Grammy, Schmammy
We love the Grammy Awards in Georgia. So much so that the Atlanta Journal-Constitution sent its excellent hip-hop reporter, Sonia Murray, to blog in Los Angeles live from the event Sunday. We have good reason to be excited. Many of last night's winners -- Ludacris, Ciara, Third Day and T.I. -- have ties to the Peach State.
But the record industry hasn't realized how archiac it has become in the wake of new technologies. However stylish it might be, the award show seems almost quaint compared to its former self 20 years ago.

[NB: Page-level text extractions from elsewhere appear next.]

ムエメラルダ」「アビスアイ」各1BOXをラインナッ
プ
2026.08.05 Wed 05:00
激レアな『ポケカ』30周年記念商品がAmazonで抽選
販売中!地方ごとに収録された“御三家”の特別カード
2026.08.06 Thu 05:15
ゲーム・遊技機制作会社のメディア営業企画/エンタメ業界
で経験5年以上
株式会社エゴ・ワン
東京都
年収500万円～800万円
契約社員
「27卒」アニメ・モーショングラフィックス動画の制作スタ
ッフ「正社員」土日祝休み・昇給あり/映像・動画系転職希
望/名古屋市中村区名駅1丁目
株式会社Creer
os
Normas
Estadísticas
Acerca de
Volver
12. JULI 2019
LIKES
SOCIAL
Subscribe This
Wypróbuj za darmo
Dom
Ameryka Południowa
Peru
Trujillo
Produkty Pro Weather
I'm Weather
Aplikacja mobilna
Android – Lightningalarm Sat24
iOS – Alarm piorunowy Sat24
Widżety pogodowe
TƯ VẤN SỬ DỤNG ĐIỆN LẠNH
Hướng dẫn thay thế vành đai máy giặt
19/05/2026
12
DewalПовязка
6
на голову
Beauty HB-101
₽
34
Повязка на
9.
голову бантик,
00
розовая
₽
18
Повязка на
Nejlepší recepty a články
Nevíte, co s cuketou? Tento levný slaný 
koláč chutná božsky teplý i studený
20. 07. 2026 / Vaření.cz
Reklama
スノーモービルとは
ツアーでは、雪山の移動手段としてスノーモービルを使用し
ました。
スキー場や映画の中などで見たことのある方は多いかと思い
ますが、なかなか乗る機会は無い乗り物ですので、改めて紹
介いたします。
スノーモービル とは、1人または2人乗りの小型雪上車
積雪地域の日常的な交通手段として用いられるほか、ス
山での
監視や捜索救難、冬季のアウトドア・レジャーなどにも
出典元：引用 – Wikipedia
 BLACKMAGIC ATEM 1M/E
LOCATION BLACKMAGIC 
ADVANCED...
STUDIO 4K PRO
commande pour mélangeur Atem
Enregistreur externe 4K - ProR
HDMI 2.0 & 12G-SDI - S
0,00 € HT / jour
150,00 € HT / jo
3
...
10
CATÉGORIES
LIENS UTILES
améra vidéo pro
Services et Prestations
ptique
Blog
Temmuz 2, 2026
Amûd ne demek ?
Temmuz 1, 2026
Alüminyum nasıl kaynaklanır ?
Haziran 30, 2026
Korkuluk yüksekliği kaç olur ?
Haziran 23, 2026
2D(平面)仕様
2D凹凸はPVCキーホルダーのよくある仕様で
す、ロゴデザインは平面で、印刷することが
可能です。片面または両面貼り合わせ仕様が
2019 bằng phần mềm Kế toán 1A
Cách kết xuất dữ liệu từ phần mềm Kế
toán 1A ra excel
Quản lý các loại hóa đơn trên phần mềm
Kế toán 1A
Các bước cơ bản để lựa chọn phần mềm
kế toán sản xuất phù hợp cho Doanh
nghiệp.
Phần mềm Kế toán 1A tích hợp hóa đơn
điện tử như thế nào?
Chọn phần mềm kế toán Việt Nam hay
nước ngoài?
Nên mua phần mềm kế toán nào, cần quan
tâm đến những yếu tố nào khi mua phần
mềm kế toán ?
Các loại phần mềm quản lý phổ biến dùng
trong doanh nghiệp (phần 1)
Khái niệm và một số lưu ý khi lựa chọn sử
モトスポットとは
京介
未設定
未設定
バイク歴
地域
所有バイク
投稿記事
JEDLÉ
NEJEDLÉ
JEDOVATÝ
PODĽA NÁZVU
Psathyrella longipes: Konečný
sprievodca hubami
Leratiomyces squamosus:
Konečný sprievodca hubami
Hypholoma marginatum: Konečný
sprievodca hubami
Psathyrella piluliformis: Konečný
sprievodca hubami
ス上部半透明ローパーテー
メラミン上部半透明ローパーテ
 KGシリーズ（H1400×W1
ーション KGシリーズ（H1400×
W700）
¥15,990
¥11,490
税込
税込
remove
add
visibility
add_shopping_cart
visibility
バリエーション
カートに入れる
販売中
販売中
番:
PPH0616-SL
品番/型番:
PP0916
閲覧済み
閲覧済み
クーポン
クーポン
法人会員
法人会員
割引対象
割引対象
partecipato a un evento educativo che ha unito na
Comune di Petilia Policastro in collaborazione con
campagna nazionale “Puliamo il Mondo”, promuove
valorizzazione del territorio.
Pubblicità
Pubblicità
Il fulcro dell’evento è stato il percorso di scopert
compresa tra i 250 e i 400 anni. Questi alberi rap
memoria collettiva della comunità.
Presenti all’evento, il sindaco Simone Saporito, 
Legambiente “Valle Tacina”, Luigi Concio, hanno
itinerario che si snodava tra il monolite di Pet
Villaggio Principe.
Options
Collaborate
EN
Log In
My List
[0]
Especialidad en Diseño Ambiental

In 1987, bands like Poison were selling millions of copies of hair-metal hokum (remember "Look What the Cat Dragged In"?). The same record today -- featuring that bedroom anthem for the ages, "Unskinny Bop" -- would be lucky to sell a few hundred thousand. Indeed, the standards of being a hit have changed so much that selling a million records would be considered a smash.
Pop music critics have been bemoaning the vanilla flavor of the Grammys for years, but now in the wake of internet downloading (legal and otherwise), in which music is measured in megabytes not physical CDs, the critics have quantifiable evidence to support long-held charges of irrelevance. Fewer and fewer people are buying records. Why then is there so much to-do about the Grammys?
Perhaps it's denial. But it could also be the force of nostalgia. David Marchese, from Salon, reports the Grammys -- that bastion of the young and hip -- were headlined by Earth, Wind and Fire, the Police, Lionel Ritchie and the Eagles. The president of the National Academy of Recording Arts and Sciences, Neil Portnoy, gushed over his youthful excitement after seeing Elvis perform on TV. He thought, "I want to be a record executive."
Let's see, Elvis has been dead for how long?
The foundation of the record industry was poured during the heyday of Elvis and the Beatles. The industry controlled the artists, the recording technology and the means of distribution. It had a lock on everything and all was good. And when MTV came along, things got even better, as long as the MTV was the gatekeeper in charge of who gets in and for how long.
That's no longer the case and will not be the case again, as Mark Swed notes in Sunday's Los Angeles Times. You can't put the toothpaste back in the tube. The irony is that newspapers like the Atlanta Journal-Constitution and my own paper are hoping coverage of the Grammys will attract younger readers. But they are not buying records. Baby boomers are, and they are already reading the papers. Georgia newspapers are rightfully cheery about Georgians being in the national spotlight, but that spotlight won't be there for long. It's just a matter of time.